Храни меня, любовь - Полякова Светлана - Страница 46
- Предыдущая
- 46/59
- Следующая
Волк сказал это вместо него. «Я на любой костер готов взойти, лишь бы на меня смотрели твои глаза».
— Я хочу видеть твои глаза…
Она смутилась. Спросила:
— Да? — И тихо добавила: — В них же ничего такого нет… Они обычные.
— Это тебе так кажется, — сказал он. — Каждому человеку кажется, что он обычен. А потом оказывается, что это не так.
— Да, я знаю, — серьезно кивнула она. — Когда открывается дверь. И ты стоишь перед выбором — остаться ли тебе в туннеле, темном и полном жадных крыс, или шагнуть туда, в сияние, которое может тебя сжечь или ослепить.
Он удивленно посмотрел на нее. Эти слова, сказанные так серьезно… Волк не ошибался. Он знал, что там, на дне ее души. Он видел лучше его. Впрочем, чему удивляться? Волк знал про туннель. И про крыс. И умел видеть в темноте, различая то, что скрыто от обычных, человеческих глаз.
И, повинуясь внезапному порыву честности, он начал ей рассказывать про него. Про Волка. Точно чувствуя себя обязанным это сделать.
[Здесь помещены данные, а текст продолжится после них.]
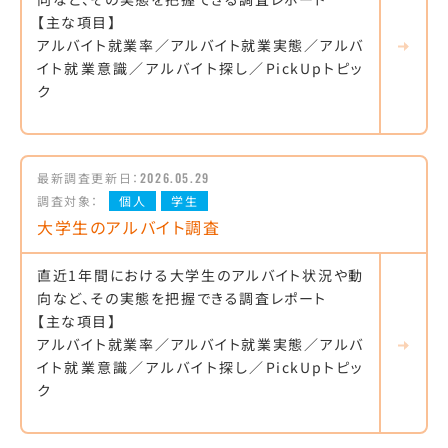
【主な項目】
アルバイト就業率／アルバイト就業実態／アルバ
イト就業意識／アルバイト探し／PickUpトピッ
ク
最新調査更新日：
2026.05.29
調査対象：
個人
学生
大学生のアルバイト調査
直近1年間における大学生のアルバイト状況や動
向など、その実態を把握できる調査レポート
【主な項目】
アルバイト就業率／アルバイト就業実態／アルバ
イト就業意識／アルバイト探し／PickUpトピッ
ク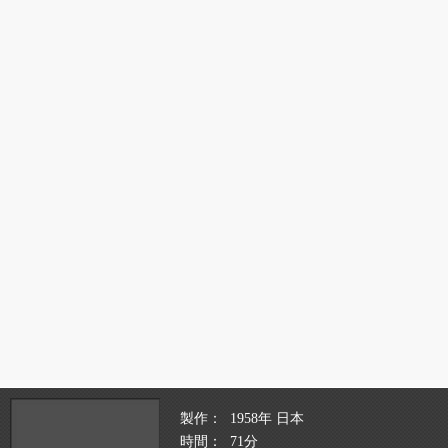
製作
1958年 日本
時間
71分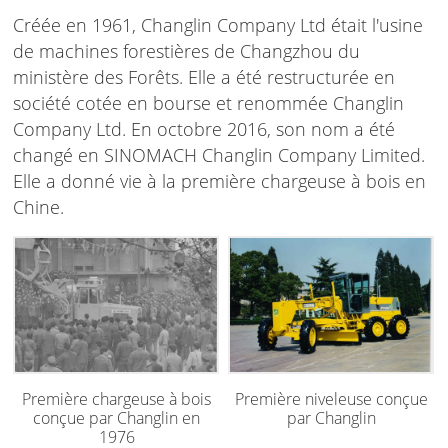
Créée en 1961, Changlin Company Ltd était l'usine
de machines forestières de Changzhou du
ministère des Forêts. Elle a été restructurée en
société cotée en bourse et renommée Changlin
Company Ltd. En octobre 2016, son nom a été
changé en SINOMACH Changlin Company Limited.
Elle a donné vie à la première chargeuse à bois en
Chine.
Première chargeuse à bois
Première niveleuse conçue
conçue par Changlin en
par Changlin
1976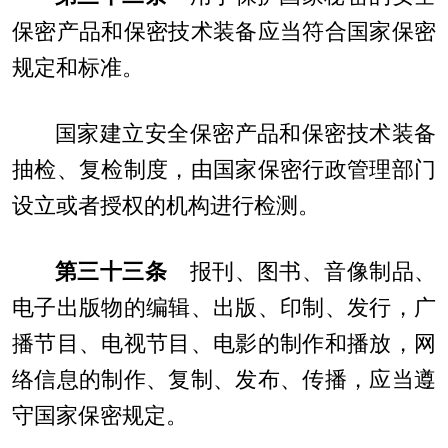
保密产品和保密技术装备应当符合国家保密
规定和标准。
国家建立安全保密产品和保密技术装备
抽检、复检制度，由国家保密行政管理部门
设立或者授权的机构进行检测。
第三十三条
报刊、图书、音像制品、
电子出版物的编辑、出版、印制、发行，广
播节目、电视节目、电影的制作和播放，网
络信息的制作、复制、发布、传播，应当遵
守国家保密规定。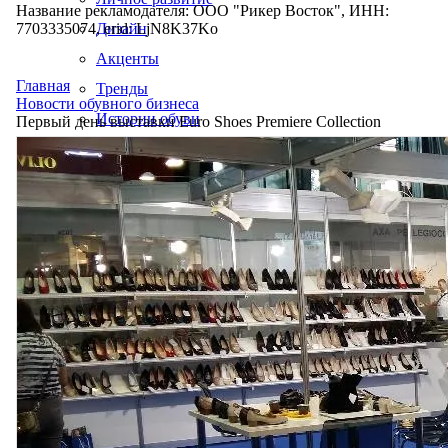
Название рекламодателя: ООО "Рикер Восток", ИНН:
7703335074, erid: LjN8K37Ko
Дизайн
Акценты
Главная
Тренды
Новости обувного бизнеса
Истории обуви
Первый день выставки Euro Shoes Premiere Collection
Производство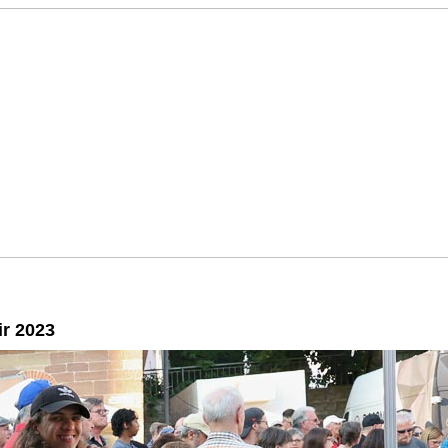
r 2023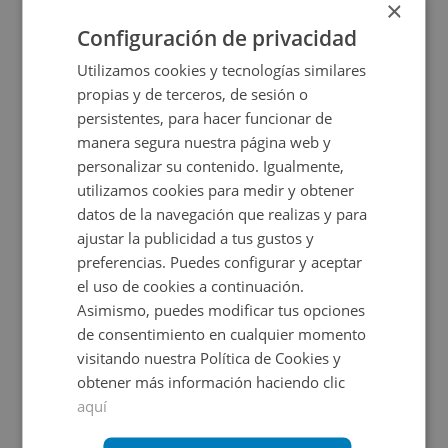
×
2
1.476
m
Configuración de privacidad
CONDICIONES ESPECIALES
Utilizamos cookies y tecnologías similares
propias y de terceros, de sesión o
persistentes, para hacer funcionar de
manera segura nuestra página web y
personalizar su contenido. Igualmente,
utilizamos cookies para medir y obtener
datos de la navegación que realizas y para
ajustar la publicidad a tus gustos y
Nave Industrial en venta en DS DISEMINADOS,
preferencias. Puedes configurar y aceptar
el uso de cookies a continuación.
Asimismo, puedes modificar tus opciones
Impuestos no incluidos
de consentimiento en cualquier momento
visitando nuestra Política de Cookies y
280.000€
obtener más información haciendo clic
2
10.429
m
aquí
Как она его слушала! Она впитывала в себя каждое его слово про Волка. Ее глаза были распахнуты и горели, рот приоткрылся… Он даже поймал себя на том, что начинает ее ревновать к Волку, и несколько раз пришлось напоминать себе, что Волк ведь — плод его воображения, часть его самого, а вовсе не самостоятельная единица. «Только вымысел». И точно услышал тихий голос, насмешливо отозвавшийся из самой глубины души. «Вымысел не есть обман».
Он сам знал это. И сейчас — разве этот самый вымысел, этот старый Волк, не шагнул в реальность, соприкоснувшись с ней, не стер тонкие грани, изменив тем самым и его жизнь тоже?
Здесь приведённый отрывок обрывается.